WCT’s 9MFY20 core loss of –RM4.2m were below ours and consensus expectations. Weaker performance was due to distribution to Perpetual sukuk holders. Operating performance rebounded on the back of stronger construction billings. WCT’s estimated outstanding orderbook stands at c.RM5.1bn translating into a healthy 4.1x cover. Management warned of possible impairments going forward due to Covid-19. Slash FY20-22 earnings by 12-74%. Maintain HOLD rating with SOP-driven TP of RM0.42. Our TP is derived from 40% discount on SOP value of RM0.70.
Below expectations. WCT reported 3QFY20 results with revenue of RM423.4m (+13% QoQ, +15% YoY) and core earnings of RM2.7m (-70% QoQ, -89% YoY). This brings 9MFY20 core loss to -RM4.2m (against core earnings of RM57.9m in 9MFY19). The results fell below both ours and consensus expectations (we projected FY20 core earnings of RM36.9m; while consensus projected core earnings of RM35.2m).
Deviations. The results shortfall was largely due to distribution to perpetual sukuk holders amounting to RM24.4m.
Dividends. No dividends were declared for the quarter (9MFY20: nil; 9MFY19: nil).
QoQ/YoY. QoQ and YoY core PATAMI declined by -70% and -89% during the quarter mainly due to perpetual sukuk distribution. Operating profit rebounded by 67% QoQ and 10% YoY driven by construction segments which chalked up revenue increase (+11% QoQ, +15% YoY) as pace of billings continue to normalise. This is also compounded by the Pavillion DH project approaching stronger billings cycle.
YTD. WCT slipped into core loss of -RM4.2m from core earnings of RM57.9m in 9MFY19. This was in tandem with revenue decline of -11% as lower contribution from construction (-18%) and property investment (-15%) more than offset increase in property revenue (+3%) which was boosted by handover of Waltz Residences in 2QFY20.

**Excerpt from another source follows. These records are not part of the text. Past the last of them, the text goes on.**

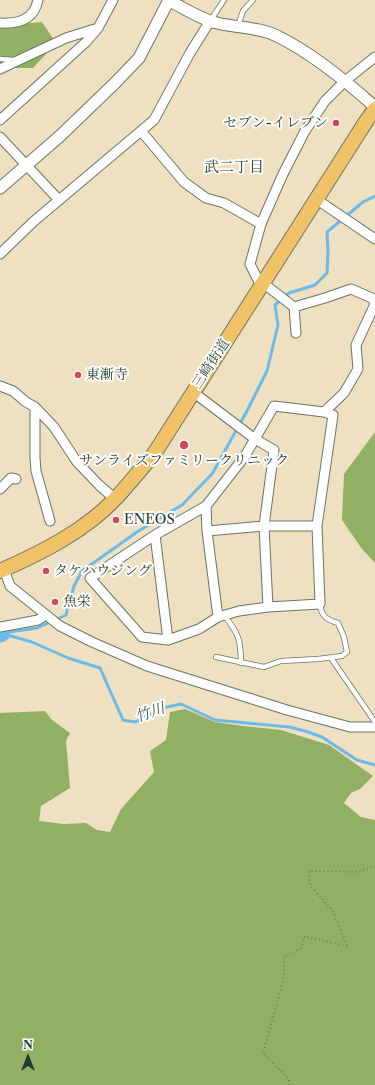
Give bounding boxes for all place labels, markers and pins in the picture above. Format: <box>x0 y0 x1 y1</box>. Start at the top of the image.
place label: セブン-イレブン <box>224 115 328 131</box>
marker: セブン-イレブン <box>331 118 341 128</box>
place label: 東漸寺 <box>86 367 128 383</box>
marker: 東漸寺 <box>73 370 83 380</box>
marker: サンライズファミリークリニック <box>178 439 190 451</box>
place label: サンライズファミリークリニック <box>79 453 289 469</box>
place label: ENEOS <box>124 512 175 528</box>
marker: ENEOS <box>111 515 121 525</box>
place label: タケハウジング <box>54 563 152 579</box>
marker: タケハウジング <box>41 566 51 576</box>
place label: 魚栄 <box>63 594 91 610</box>
marker: 魚栄 <box>50 597 60 607</box>

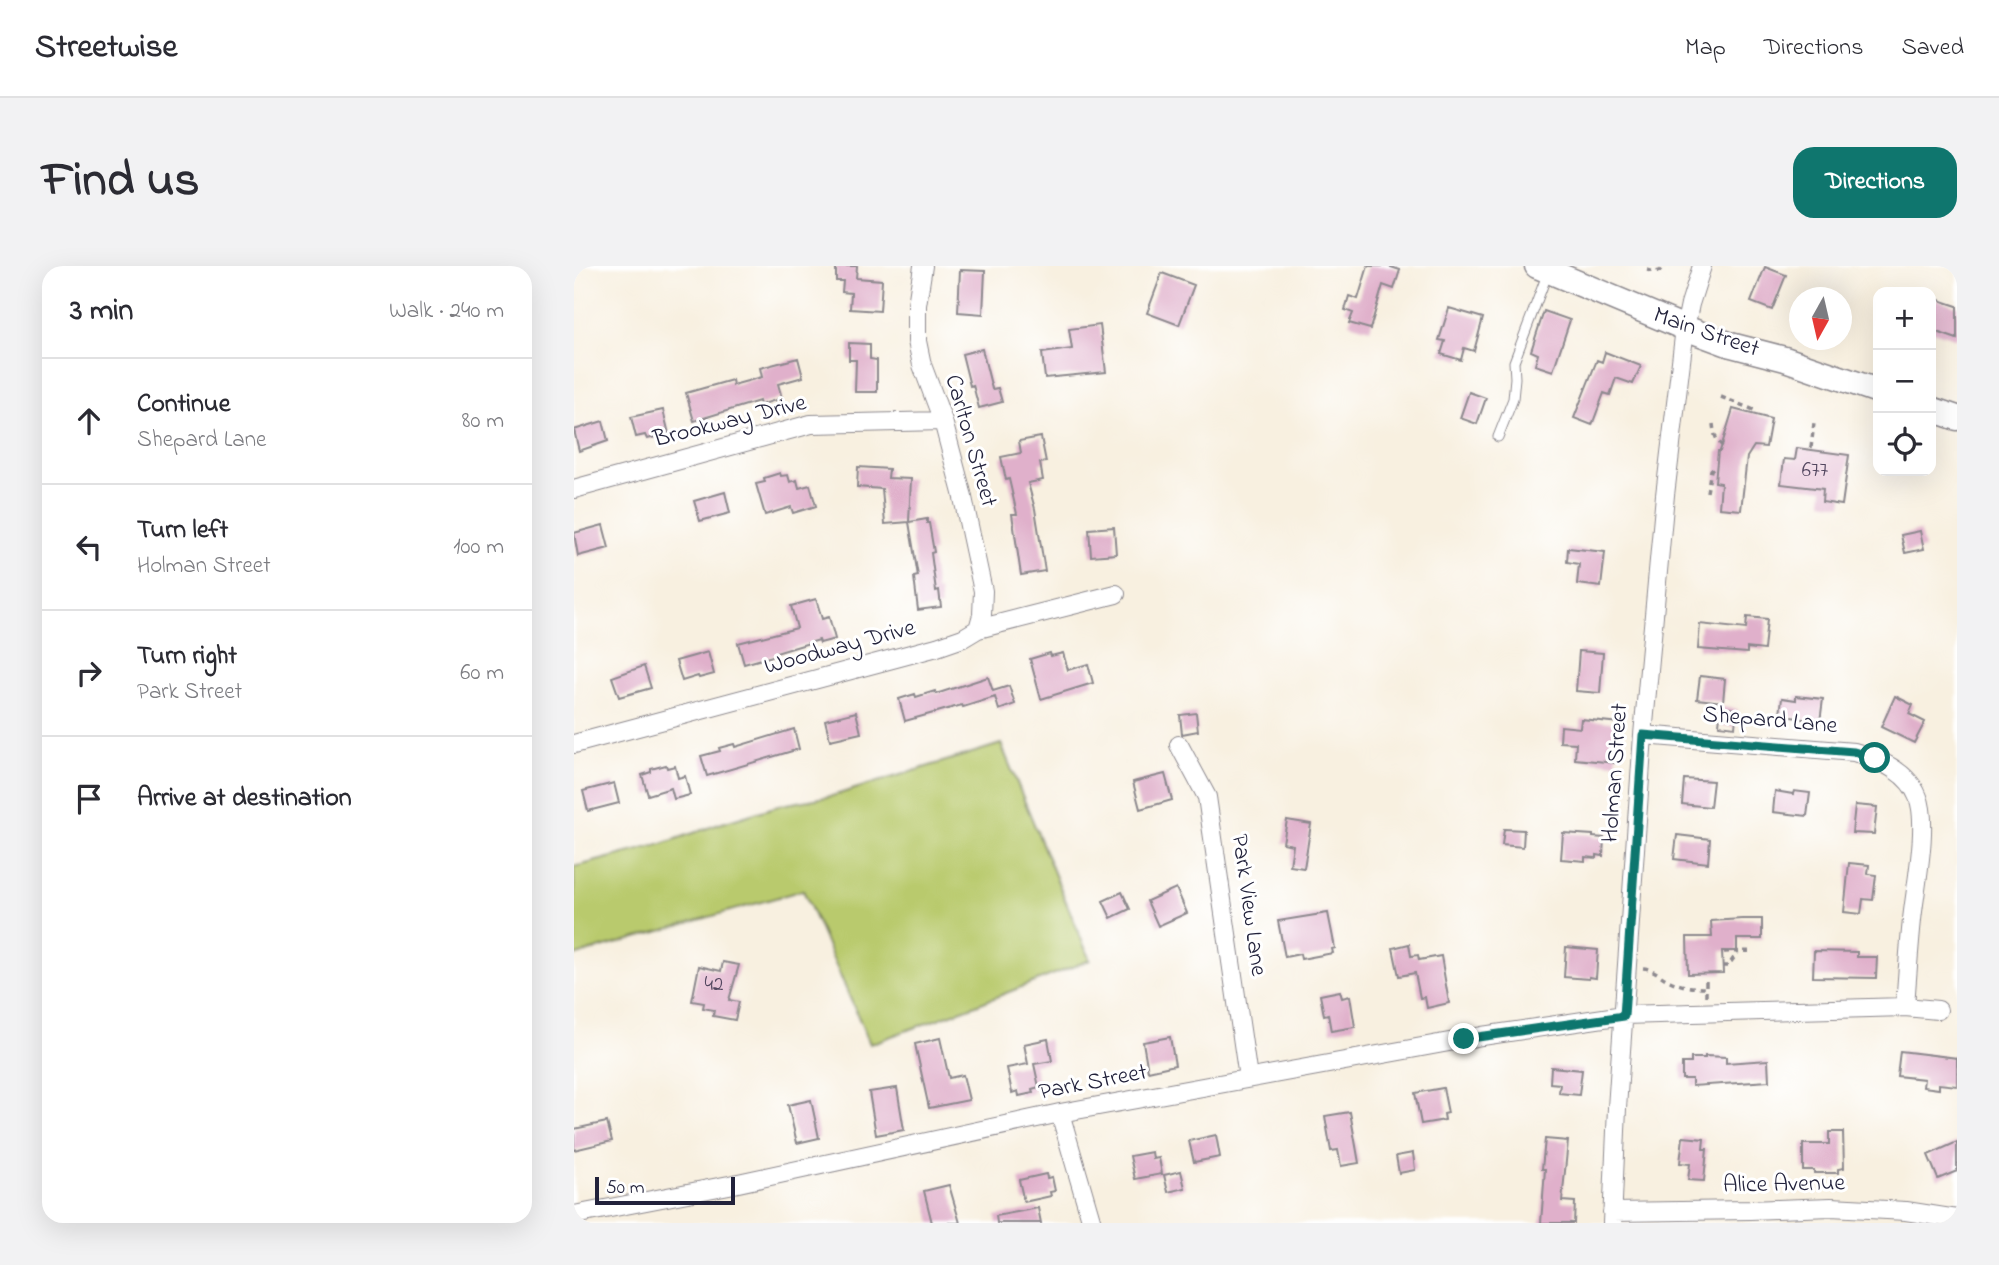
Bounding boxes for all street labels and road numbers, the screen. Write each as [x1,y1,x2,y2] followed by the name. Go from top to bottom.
[1648,299,1764,367] street label: Main Street
[934,371,1006,511] street label: Carlton Street
[649,386,811,459] street label: Brookway Drive
[761,611,920,686] street label: Woodway Drive
[1701,698,1839,744] street label: Shepard Lane
[1594,702,1638,844] street label: Holman Street
[1221,832,1275,979] street label: Park View Lane
[1036,1055,1150,1111] street label: Park Street
[1723,1166,1846,1204] street label: Alice Avenue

Orderbook. WCT’s estimated outstanding orderbook stands at c.RM5.1bn translating into a healthy c.4.1x cover (based on FY19 construction revenue). Earlier this year, the company received a letter of award worth RM1.2bn for the construction of Pavillion DH Parcel 2 which consists of 1 block of 32 storey office and hotel, 2 blocks of residential tower and also a MRT link bridge in Pavilion Damansara Heights. Going forward, we do not anticipate substantial job wins given a stretched balance sheet but a healthy orderbook does negate the need for replenishment.
Possible impairments. Along with the results release, managements did warn of possible impairment to WCT’s value of assets including properties, investment properties, inventory properties under development and completed inventory properties. Given that some contractors have recognised impairments due to the pandemic, we do not view this as surprising.
Forecast. Slash FY20-22 earnings by -74.0/-12.0/-16.2% after factoring in distribution to perpertual sukuk holders.
Maintain HOLD, TP: RM0.42. Maintain HOLD with lower TP of RM0.42 (from RM0.44). TP is derived based on a 40% discount to SOP value of RM0.70. Our TP implies FY20/21/22 P/E of 59.7x/10.9x/9.3x. While the stock trades at a low P/BV of 0.19x, we reckon it is reflective of WCT’s weak earnings prospects and fragile balance sheet.